Summary: Estimation ≠ Optimization
总结:估计 ≠ 优化
The following table contrasts the estimator ranking (Schulman) with the optimization ranking (Liu et al.):
| As Estimator | ”\(k_n\) in reward” | ”\(k_n\) as loss” | |
|---|---|---|---|
| \(k_1 = -\log \delta\) | Unbiased, high variance | ✓ Correct RKL gradient | ✗ Zero-mean noise, no regularization |
| \(k_2 = \frac{1}{2}(\log \delta)^2\) | Biased (low), low variance | — | ✓ Correct RKL gradient |
| \(k_3 = (\delta - 1) - \log \delta\) | Unbiased, low variance | — | ≈ First-order biased approximation |
The irony is complete: \(k_1\), the worst estimator (high variance), produces the correct gradient when placed in the reward. \(k_3\), the best estimator (unbiased + low variance), produces a biased gradient when used as a loss. And \(k_2\), the biased estimator, produces the correct gradient as a loss — making it gradient-equivalent to \(k_1\) in reward.

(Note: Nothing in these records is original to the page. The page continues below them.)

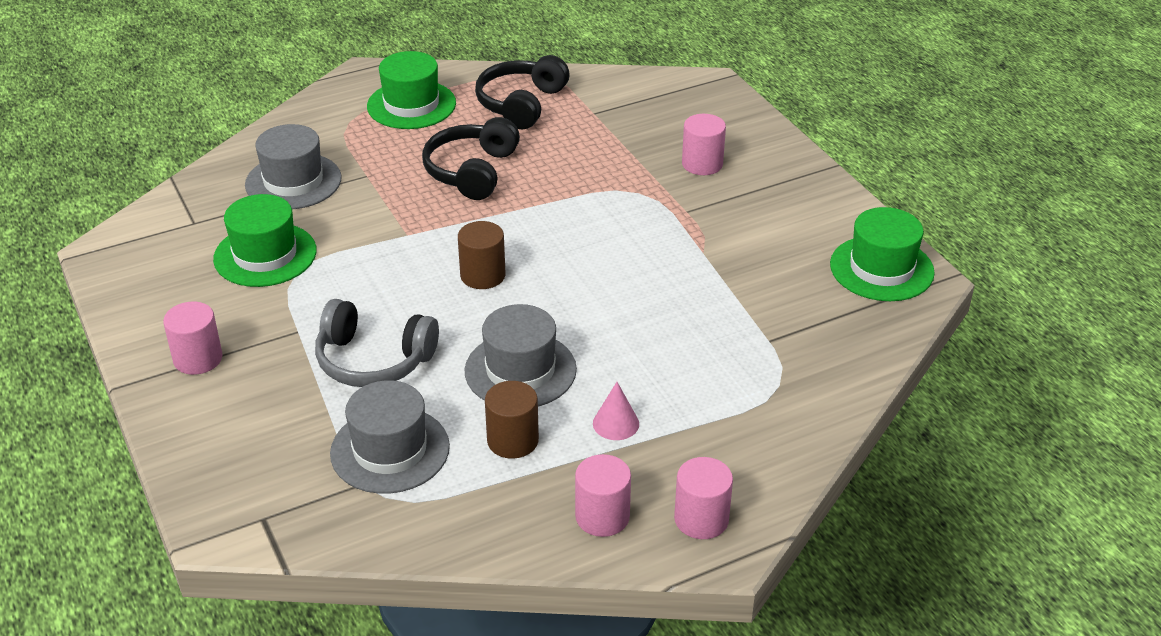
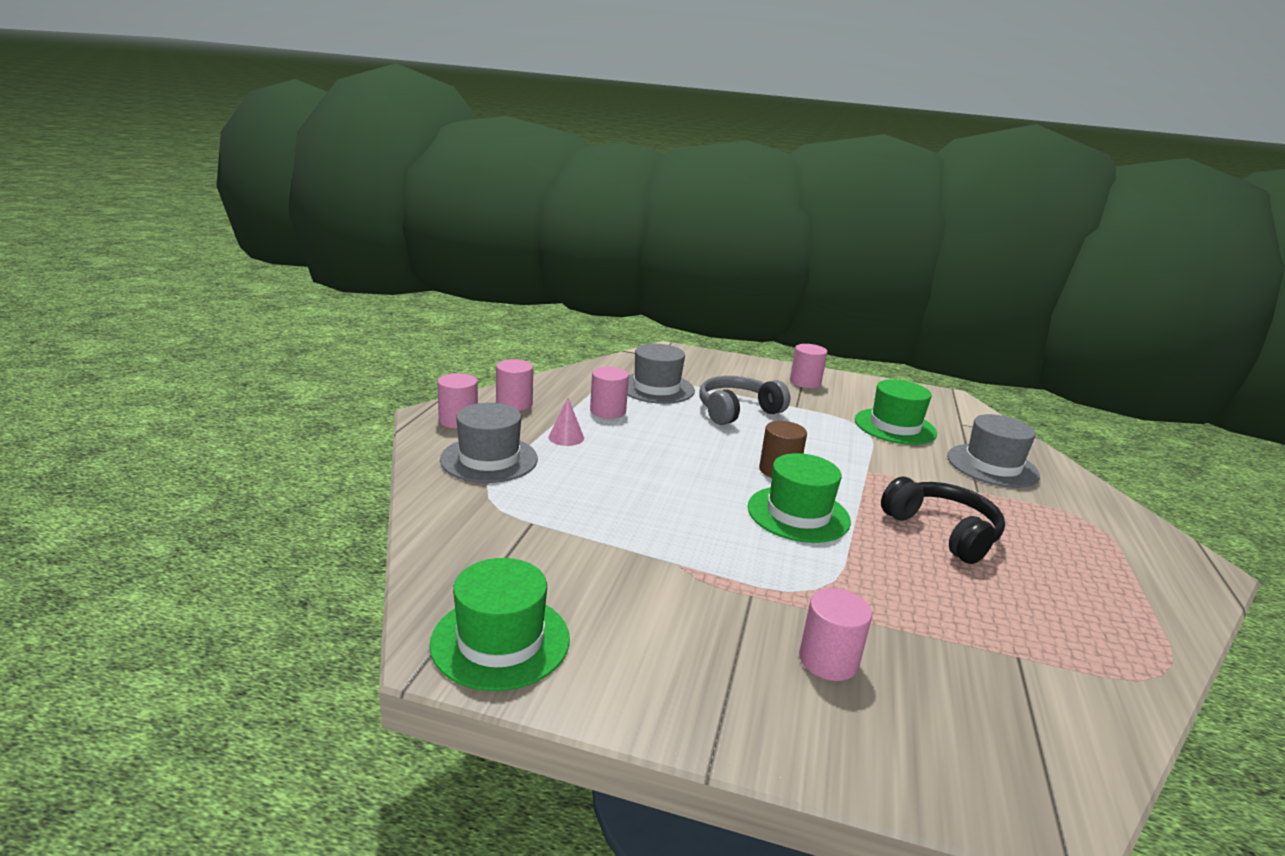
camera: 130 degrees right, 15 degrees down
green hat [367,51,456,129] -> green hat moved to [748,453,851,543]
grey hat [465,304,577,407] -> grey hat moved to [440,403,538,483]
black headphones [475,55,570,130] -> none
brown cylinder [485,381,539,459] -> pink cylinder [590,367,629,419]

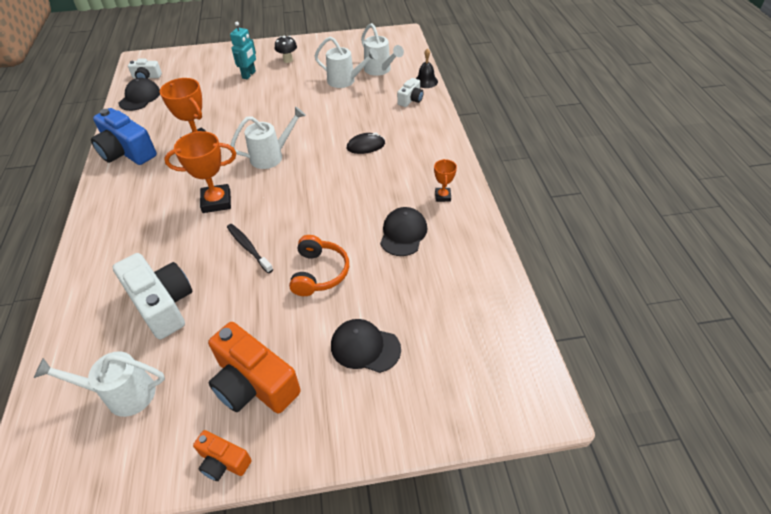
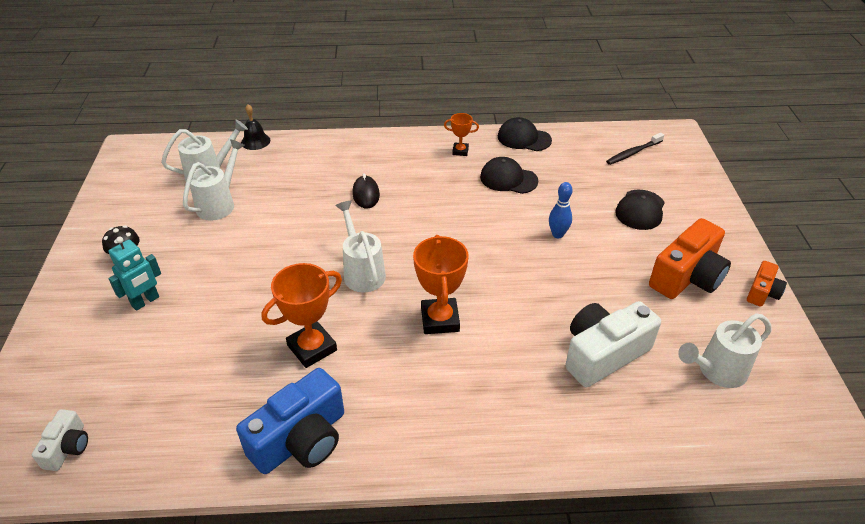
camera: 85 degrees left, 5 degrees down
white watering can [34,351,165,417] -> white watering can turned 60 degrees clockwise [678,313,771,388]
black cap [119,78,160,111] -> black cap moved to [498,117,552,151]
black toothbrush [227,224,273,273] -> black toothbrush moved to [606,133,664,165]
turquoise robot [230,22,256,79] -> turquoise robot turned 105 degrees clockwise [108,237,161,311]
orange headphones [289,235,349,296] -> blue bowling pin [549,182,573,238]
white camera [397,78,424,107] -> none

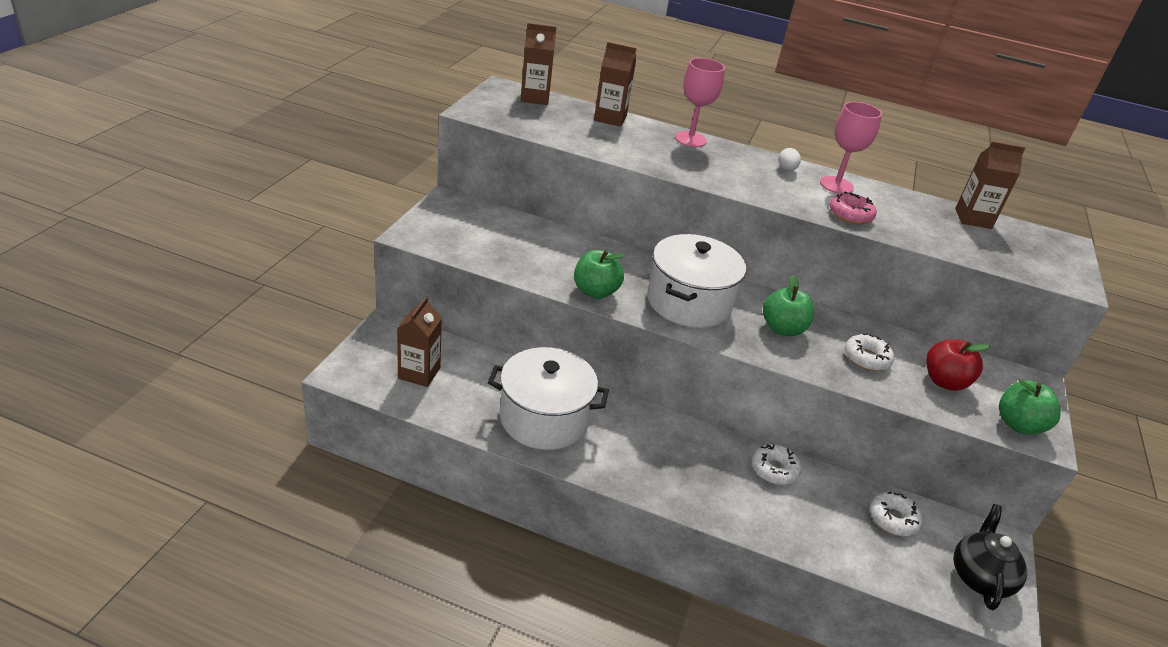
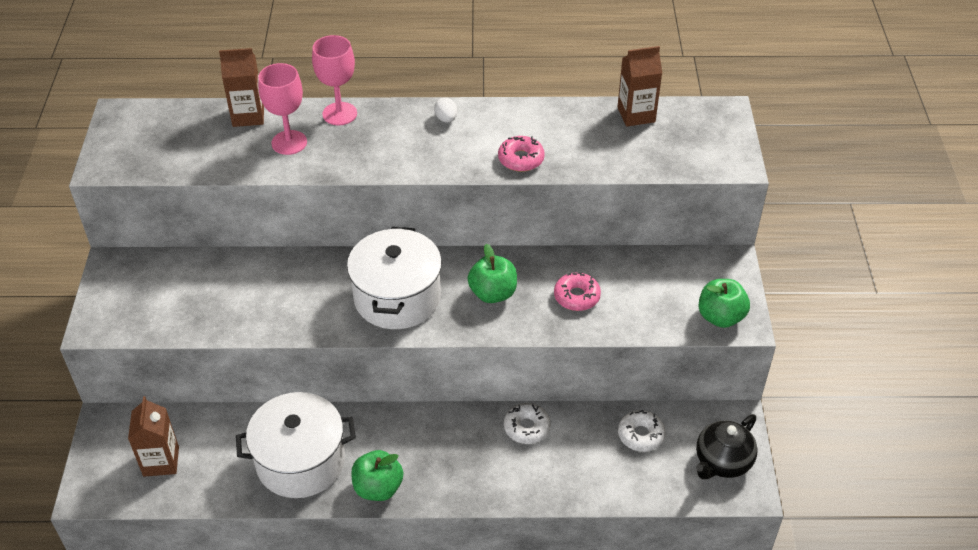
camera: 15 degrees left, 10 degrees up
brown carton [520,23,556,105] -> none
green apple [574,250,625,299] -> green apple moved to [351,450,403,501]
pink goblet [820,102,882,194] -> pink goblet moved to [258,63,307,155]
white donut [845,334,894,371] -> pink donut [554,272,601,311]
red apple [926,339,991,391] -> none
black teapot [953,504,1027,610] -> black teapot turned 135 degrees counterclockwise [696,414,758,479]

The reason is that estimation asks “how close is the value \(k_n\) to the true KL?” while optimization asks “does \(\nabla_\theta k_n\) point in the right direction?” These are fundamentally different questions, and a good answer to one does not imply a good answer to the other.